_Problem to solve_. Every record below should be printed again exactly, with its pictures removed.

[Collected data]
=== Begin Enclosure ===
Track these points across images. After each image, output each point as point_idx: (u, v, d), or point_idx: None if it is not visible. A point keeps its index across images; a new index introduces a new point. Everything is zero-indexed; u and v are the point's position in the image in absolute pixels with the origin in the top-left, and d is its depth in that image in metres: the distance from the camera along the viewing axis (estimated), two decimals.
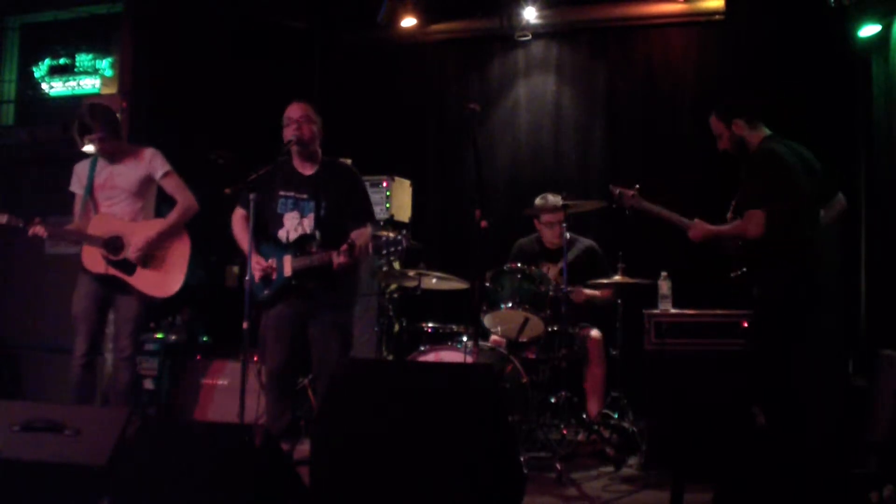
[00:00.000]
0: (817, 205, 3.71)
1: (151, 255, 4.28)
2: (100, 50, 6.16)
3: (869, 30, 4.88)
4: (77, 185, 4.41)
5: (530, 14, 6.04)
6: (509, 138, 6.31)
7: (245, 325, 3.66)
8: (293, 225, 3.97)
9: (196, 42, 6.02)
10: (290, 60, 6.47)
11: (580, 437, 4.62)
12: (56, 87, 6.25)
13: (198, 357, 5.31)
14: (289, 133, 3.94)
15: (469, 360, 4.19)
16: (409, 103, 6.55)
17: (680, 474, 3.26)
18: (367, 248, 3.88)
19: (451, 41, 6.52)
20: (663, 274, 4.54)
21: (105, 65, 6.12)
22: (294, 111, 3.98)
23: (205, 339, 5.61)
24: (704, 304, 4.41)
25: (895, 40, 4.69)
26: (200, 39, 6.03)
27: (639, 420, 4.69)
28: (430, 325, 4.90)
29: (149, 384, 5.22)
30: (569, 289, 4.44)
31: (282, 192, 3.99)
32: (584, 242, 5.13)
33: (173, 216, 4.35)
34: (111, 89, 6.03)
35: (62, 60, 6.19)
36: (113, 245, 4.26)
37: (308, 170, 4.05)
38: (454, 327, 4.82)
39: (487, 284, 4.47)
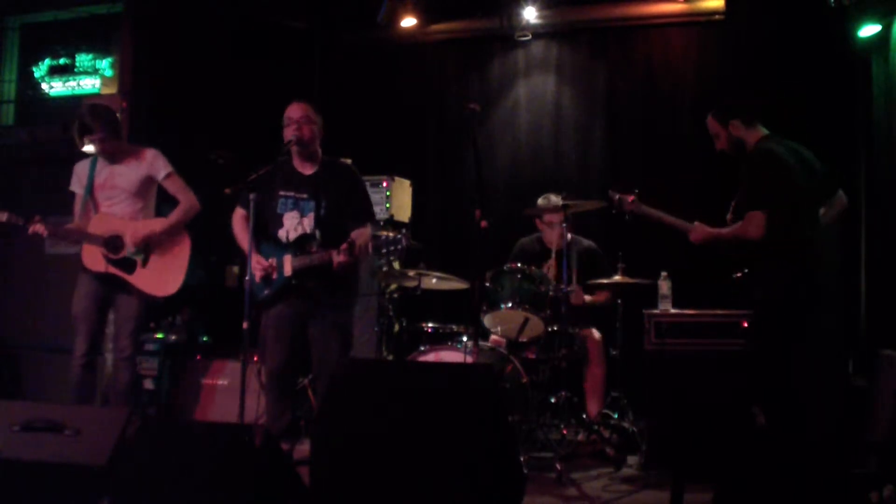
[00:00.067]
0: (817, 204, 3.71)
1: (152, 254, 4.28)
2: (100, 50, 6.15)
3: (869, 30, 4.88)
4: (77, 185, 4.41)
5: (530, 14, 6.05)
6: (509, 138, 6.31)
7: (245, 325, 3.66)
8: (293, 224, 3.97)
9: (196, 42, 6.02)
10: (290, 60, 6.47)
11: (580, 437, 4.62)
12: (56, 87, 6.25)
13: (198, 357, 5.31)
14: (289, 133, 3.94)
15: (469, 360, 4.19)
16: (409, 103, 6.55)
17: (680, 474, 3.26)
18: (366, 248, 3.88)
19: (451, 41, 6.52)
20: (663, 274, 4.54)
21: (105, 65, 6.12)
22: (294, 111, 3.98)
23: (205, 339, 5.61)
24: (704, 304, 4.41)
25: (895, 40, 4.69)
26: (200, 39, 6.03)
27: (639, 420, 4.69)
28: (430, 325, 4.90)
29: (149, 384, 5.22)
30: (569, 288, 4.44)
31: (282, 192, 3.99)
32: (585, 243, 5.13)
33: (175, 216, 4.35)
34: (111, 89, 6.03)
35: (62, 60, 6.19)
36: (113, 244, 4.26)
37: (308, 169, 4.05)
38: (454, 327, 4.82)
39: (487, 284, 4.47)
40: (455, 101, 6.40)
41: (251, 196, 3.74)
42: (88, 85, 6.15)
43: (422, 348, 4.57)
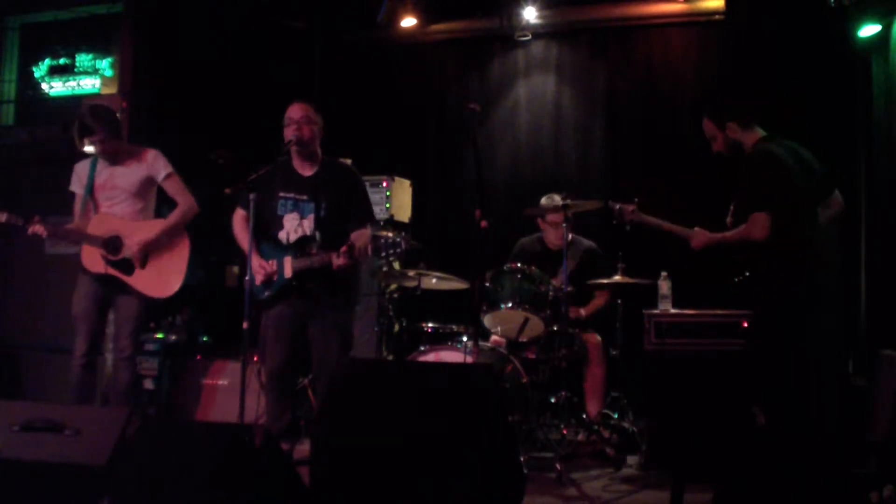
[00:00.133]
0: (816, 204, 3.70)
1: (151, 256, 4.28)
2: (100, 50, 6.15)
3: (869, 30, 4.88)
4: (77, 185, 4.41)
5: (530, 14, 6.05)
6: (509, 138, 6.31)
7: (245, 325, 3.66)
8: (293, 226, 3.97)
9: (196, 42, 6.02)
10: (290, 60, 6.47)
11: (580, 437, 4.62)
12: (56, 87, 6.25)
13: (198, 357, 5.31)
14: (289, 133, 3.94)
15: (469, 360, 4.19)
16: (409, 103, 6.55)
17: (680, 474, 3.26)
18: (366, 250, 3.88)
19: (451, 41, 6.52)
20: (663, 274, 4.54)
21: (105, 65, 6.12)
22: (295, 111, 3.98)
23: (205, 339, 5.61)
24: (704, 304, 4.41)
25: (895, 40, 4.69)
26: (200, 39, 6.03)
27: (639, 420, 4.69)
28: (430, 325, 4.90)
29: (149, 384, 5.22)
30: (569, 288, 4.44)
31: (282, 194, 3.99)
32: (585, 243, 5.14)
33: (174, 217, 4.35)
34: (111, 89, 6.03)
35: (62, 60, 6.19)
36: (112, 245, 4.26)
37: (308, 170, 4.05)
38: (454, 327, 4.82)
39: (487, 284, 4.47)
40: (455, 101, 6.40)
41: (251, 196, 3.74)
42: (88, 85, 6.15)
43: (422, 348, 4.57)
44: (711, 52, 5.85)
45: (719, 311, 4.29)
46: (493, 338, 4.77)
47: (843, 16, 4.98)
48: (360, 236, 3.90)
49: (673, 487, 3.04)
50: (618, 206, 4.12)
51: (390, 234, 5.14)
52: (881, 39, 4.85)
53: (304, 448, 4.04)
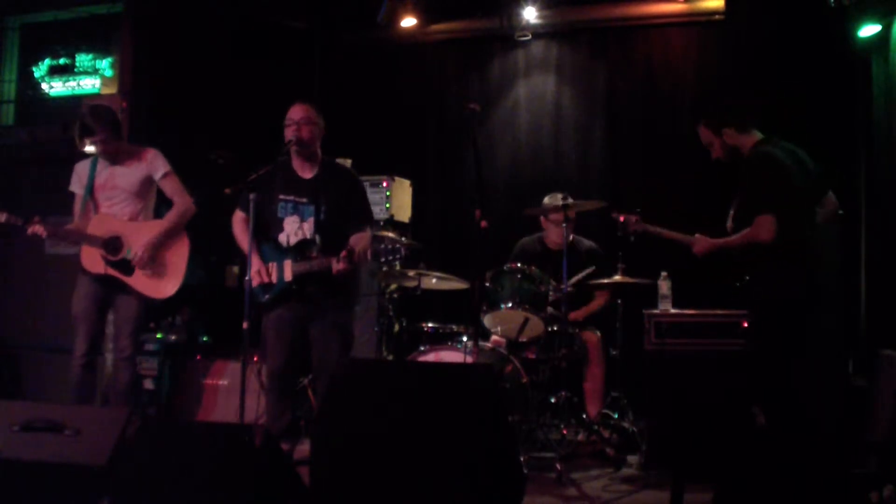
=== End Enclosure ===
_Exercise solution_.
Track these points across images. After each image, output each point as point_idx: (u, v, d), or point_idx: None if it is not visible. A point keeps its index across images; a new index introduces a new point. Everything is zero-indexed; u and v are the point's position in the image in absolute pixels with the origin in the top-left, and d is its depth in that image in metres: the distance from the camera along the viewing axis (estimated), two decimals.
[00:00.000]
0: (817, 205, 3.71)
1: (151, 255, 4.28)
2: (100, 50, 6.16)
3: (869, 30, 4.88)
4: (77, 185, 4.41)
5: (530, 14, 6.04)
6: (509, 138, 6.31)
7: (245, 325, 3.66)
8: (293, 225, 3.97)
9: (196, 42, 6.02)
10: (290, 60, 6.47)
11: (580, 437, 4.62)
12: (56, 87, 6.25)
13: (198, 357, 5.31)
14: (289, 133, 3.94)
15: (469, 360, 4.19)
16: (409, 103, 6.55)
17: (680, 474, 3.26)
18: (367, 248, 3.88)
19: (451, 41, 6.52)
20: (663, 274, 4.54)
21: (105, 65, 6.12)
22: (294, 111, 3.98)
23: (205, 339, 5.61)
24: (704, 304, 4.41)
25: (895, 40, 4.69)
26: (200, 39, 6.03)
27: (639, 420, 4.69)
28: (430, 325, 4.90)
29: (149, 384, 5.22)
30: (569, 289, 4.44)
31: (282, 192, 3.99)
32: (584, 242, 5.13)
33: (173, 216, 4.35)
34: (111, 89, 6.03)
35: (62, 60, 6.19)
36: (113, 245, 4.26)
37: (308, 170, 4.05)
38: (454, 327, 4.82)
39: (487, 284, 4.47)
[00:00.067]
0: (817, 204, 3.71)
1: (152, 254, 4.28)
2: (100, 50, 6.15)
3: (869, 30, 4.88)
4: (77, 185, 4.41)
5: (530, 14, 6.05)
6: (509, 138, 6.31)
7: (245, 325, 3.66)
8: (293, 224, 3.97)
9: (196, 42, 6.02)
10: (290, 60, 6.47)
11: (580, 437, 4.62)
12: (56, 87, 6.25)
13: (198, 357, 5.31)
14: (289, 133, 3.94)
15: (469, 360, 4.19)
16: (409, 103, 6.55)
17: (680, 474, 3.26)
18: (366, 248, 3.88)
19: (451, 41, 6.52)
20: (663, 274, 4.54)
21: (105, 65, 6.12)
22: (294, 111, 3.98)
23: (205, 339, 5.61)
24: (704, 304, 4.41)
25: (895, 40, 4.69)
26: (200, 39, 6.03)
27: (639, 420, 4.69)
28: (430, 325, 4.90)
29: (149, 384, 5.22)
30: (569, 288, 4.44)
31: (282, 192, 3.99)
32: (585, 243, 5.13)
33: (175, 216, 4.35)
34: (111, 89, 6.03)
35: (62, 60, 6.19)
36: (113, 244, 4.26)
37: (308, 169, 4.05)
38: (454, 327, 4.82)
39: (487, 284, 4.47)
40: (455, 101, 6.40)
41: (251, 196, 3.74)
42: (88, 85, 6.15)
43: (422, 348, 4.57)
[00:00.133]
0: (816, 204, 3.70)
1: (151, 256, 4.28)
2: (100, 50, 6.15)
3: (869, 30, 4.88)
4: (77, 185, 4.41)
5: (530, 14, 6.05)
6: (509, 138, 6.31)
7: (245, 325, 3.66)
8: (293, 226, 3.97)
9: (196, 42, 6.02)
10: (290, 60, 6.47)
11: (580, 437, 4.62)
12: (56, 87, 6.25)
13: (198, 357, 5.31)
14: (289, 133, 3.94)
15: (469, 360, 4.19)
16: (409, 103, 6.55)
17: (680, 474, 3.26)
18: (366, 250, 3.88)
19: (451, 41, 6.52)
20: (663, 274, 4.54)
21: (105, 65, 6.12)
22: (295, 111, 3.98)
23: (205, 339, 5.61)
24: (704, 304, 4.41)
25: (895, 40, 4.69)
26: (200, 39, 6.03)
27: (639, 420, 4.69)
28: (430, 325, 4.90)
29: (149, 384, 5.22)
30: (569, 288, 4.44)
31: (282, 194, 3.99)
32: (585, 243, 5.14)
33: (174, 217, 4.35)
34: (111, 89, 6.03)
35: (62, 60, 6.19)
36: (112, 245, 4.26)
37: (308, 170, 4.05)
38: (454, 327, 4.82)
39: (487, 284, 4.47)
40: (455, 101, 6.40)
41: (251, 196, 3.74)
42: (88, 85, 6.15)
43: (422, 348, 4.57)
44: (711, 52, 5.85)
45: (719, 311, 4.29)
46: (493, 338, 4.77)
47: (843, 16, 4.98)
48: (360, 236, 3.90)
49: (673, 487, 3.04)
50: (618, 206, 4.12)
51: (390, 234, 5.14)
52: (881, 39, 4.85)
53: (304, 448, 4.04)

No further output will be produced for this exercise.